Your goal:
Transcribe everything in the listing as written, and let no image into the copy.
═════ Data in this exercise ═════
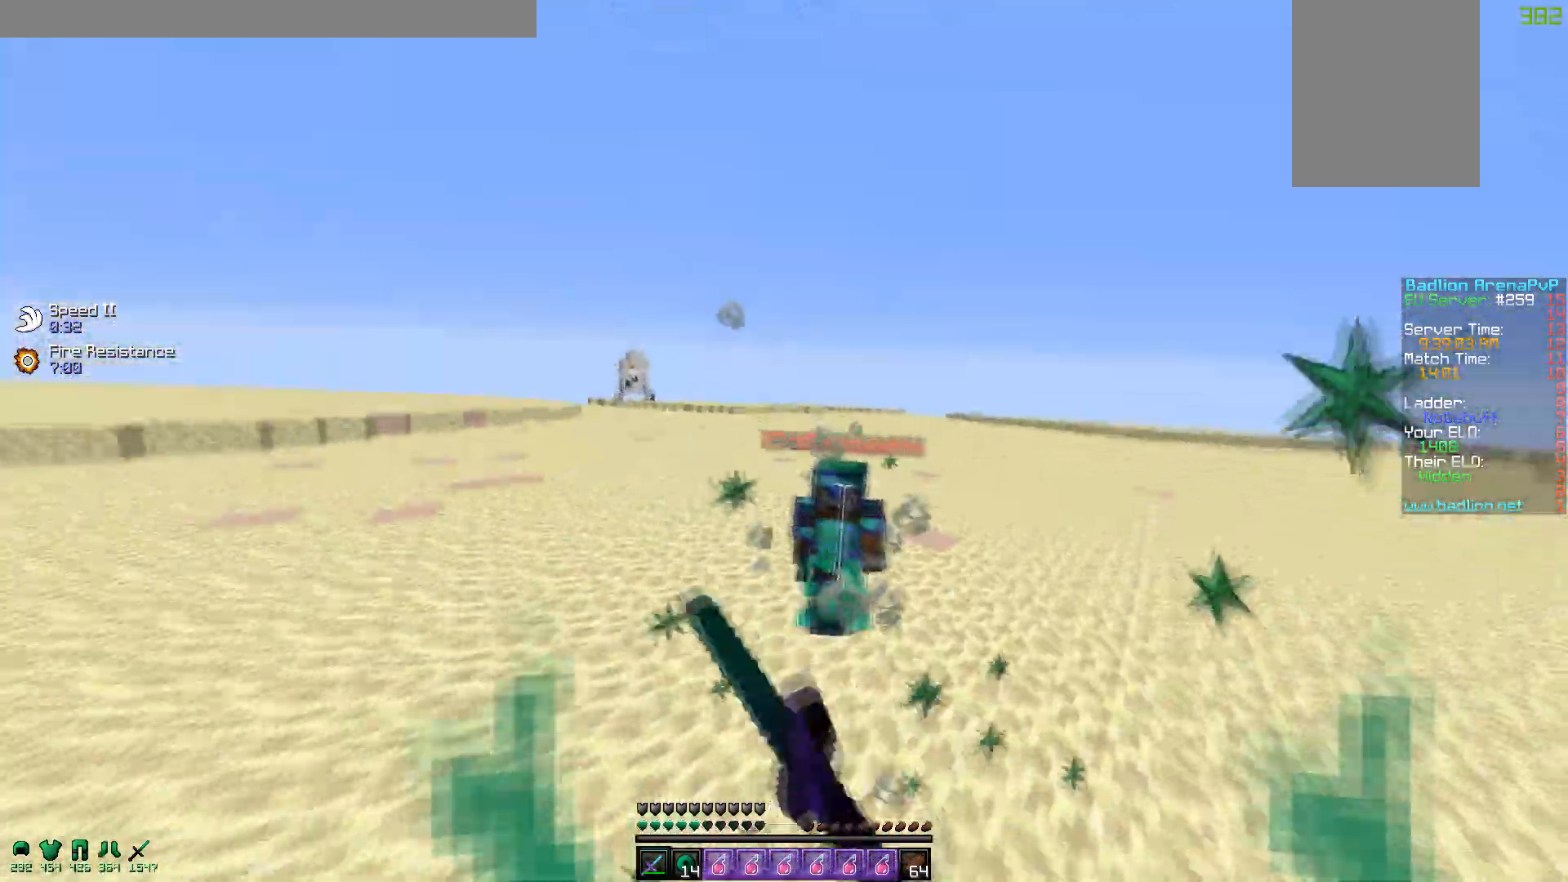
{"keys": ["d", "w"], "mouse": ["left"], "events": [[17, "d", "down"], [267, "mouse_left", "up"], [350, "mouse_left", "down"], [417, "mouse_left", "up"], [450, "mouse_left", "down"]]}
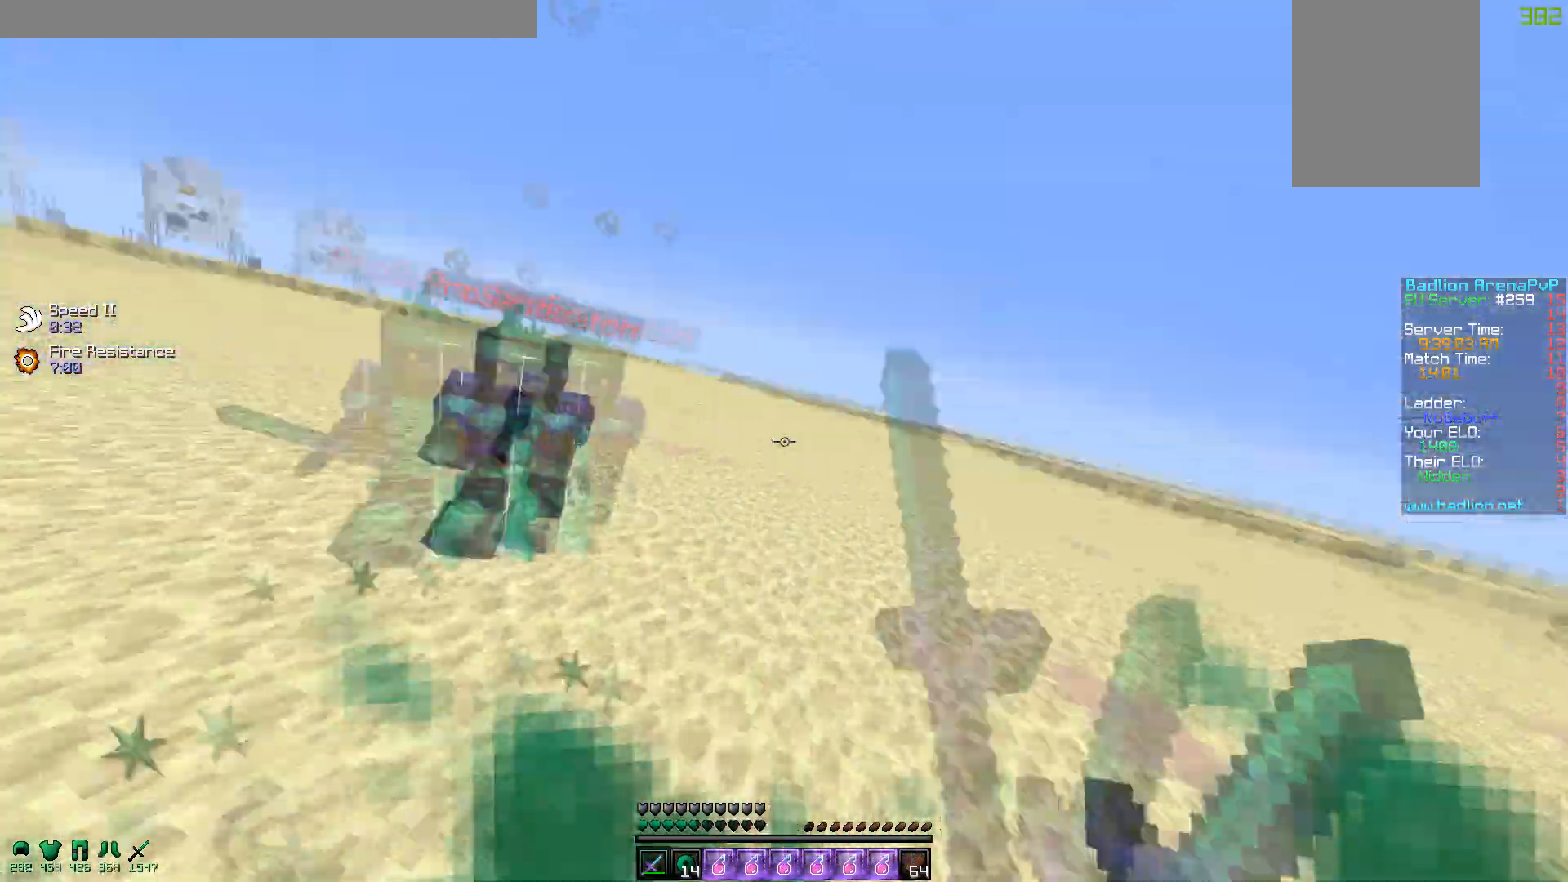
{"keys": ["w"], "mouse": [], "events": [[117, "mouse_left", "up"], [150, "mouse_left", "down"], [217, "mouse_left", "up"], [267, "d", "up"]]}
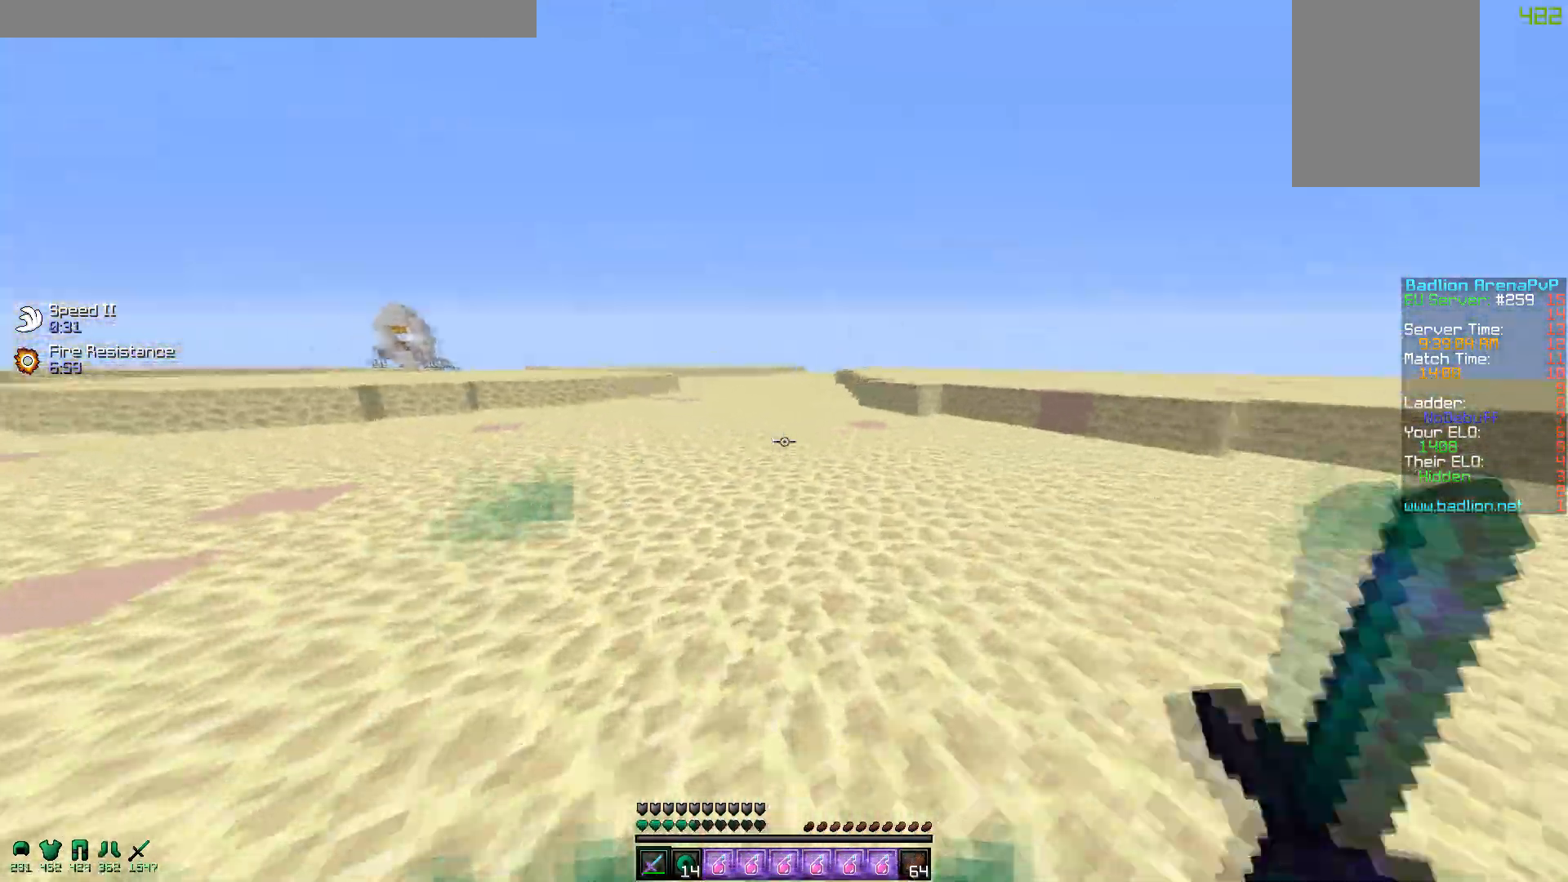
{"keys": ["w"], "mouse": ["left"], "events": [[500, "mouse_left", "down"]]}
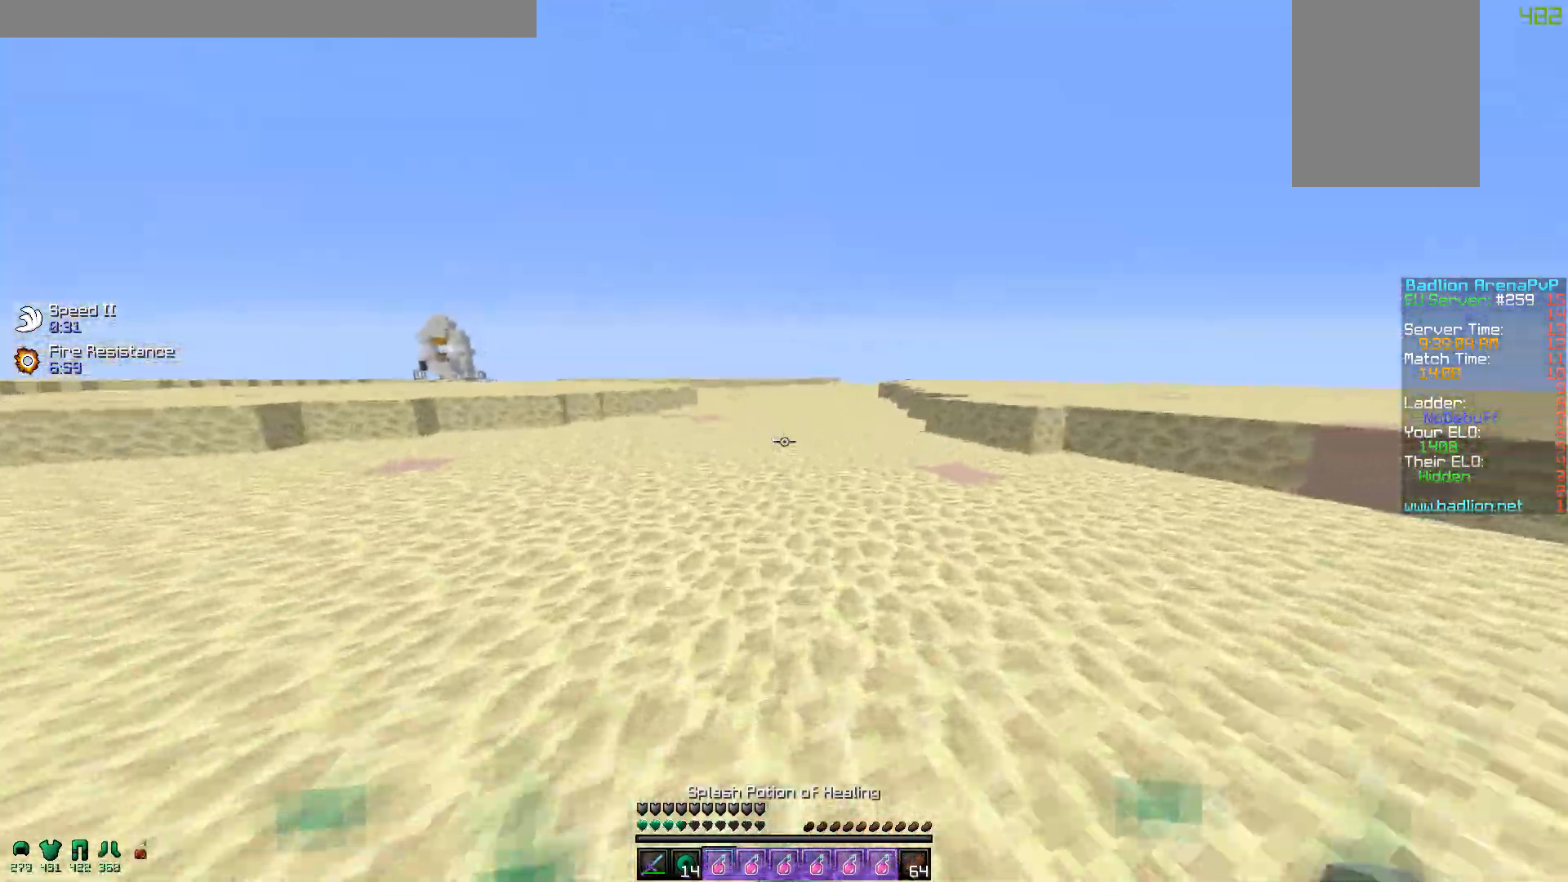
{"keys": ["w"], "mouse": [], "events": [[67, "mouse_right", "down"], [117, "mouse_left", "up"], [167, "mouse_right", "up"]]}
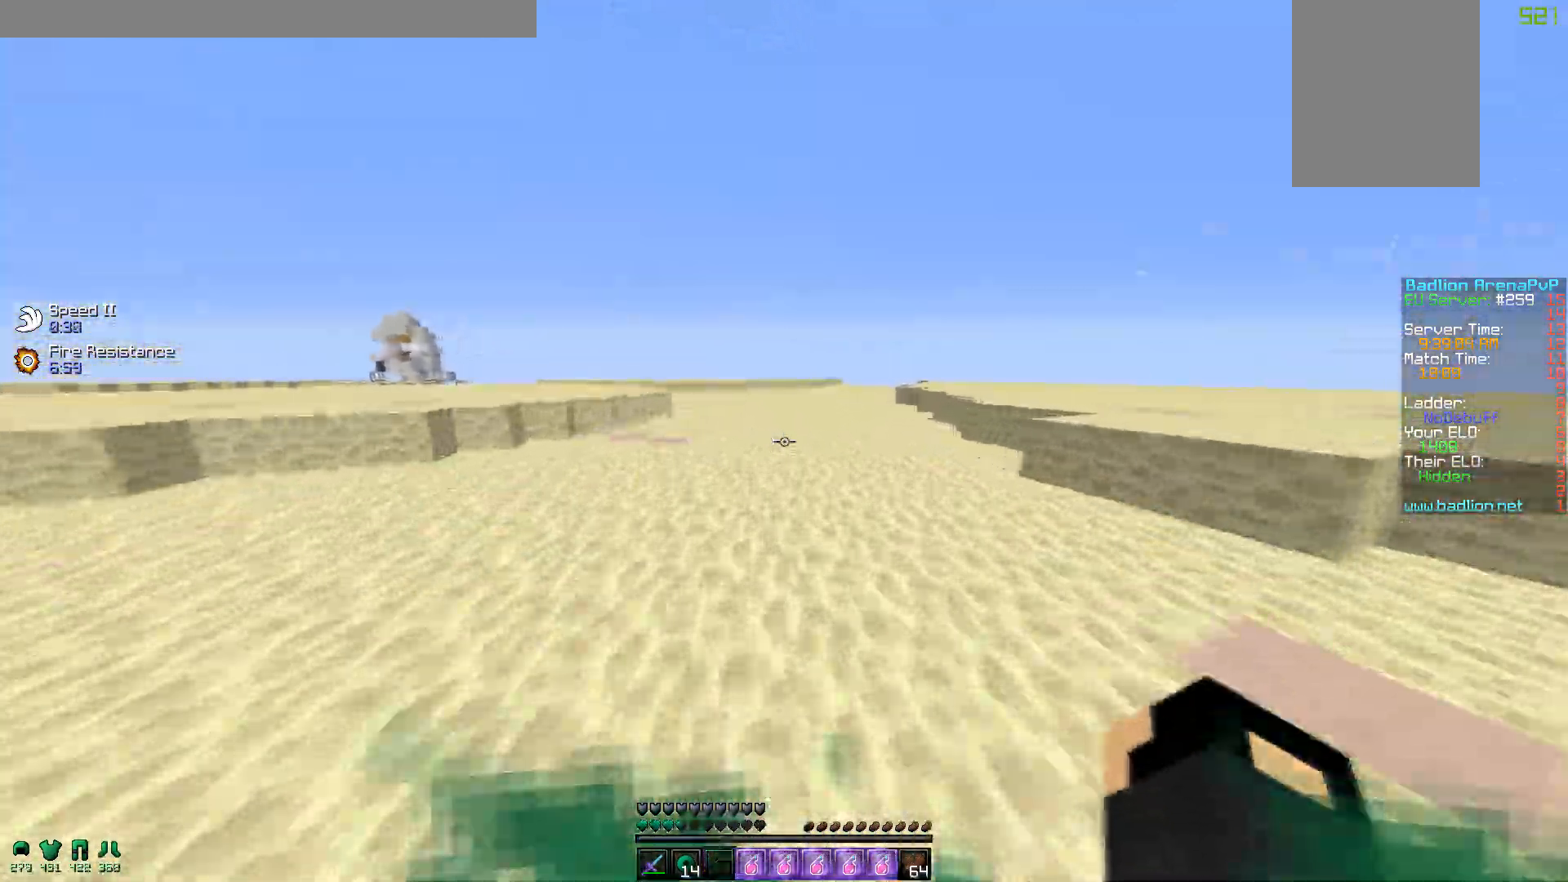
{"keys": ["w"], "mouse": [], "events": []}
═════
Solution to this task:
{"keys": ["d", "w"], "mouse": ["left"], "events": [[17, "d", "down"], [267, "mouse_left", "up"], [350, "mouse_left", "down"], [417, "mouse_left", "up"], [450, "mouse_left", "down"]]}
{"keys": ["w"], "mouse": [], "events": [[117, "mouse_left", "up"], [150, "mouse_left", "down"], [217, "mouse_left", "up"], [267, "d", "up"]]}
{"keys": ["w"], "mouse": ["left"], "events": [[500, "mouse_left", "down"]]}
{"keys": ["w"], "mouse": [], "events": [[67, "mouse_right", "down"], [117, "mouse_left", "up"], [167, "mouse_right", "up"]]}
{"keys": ["w"], "mouse": [], "events": []}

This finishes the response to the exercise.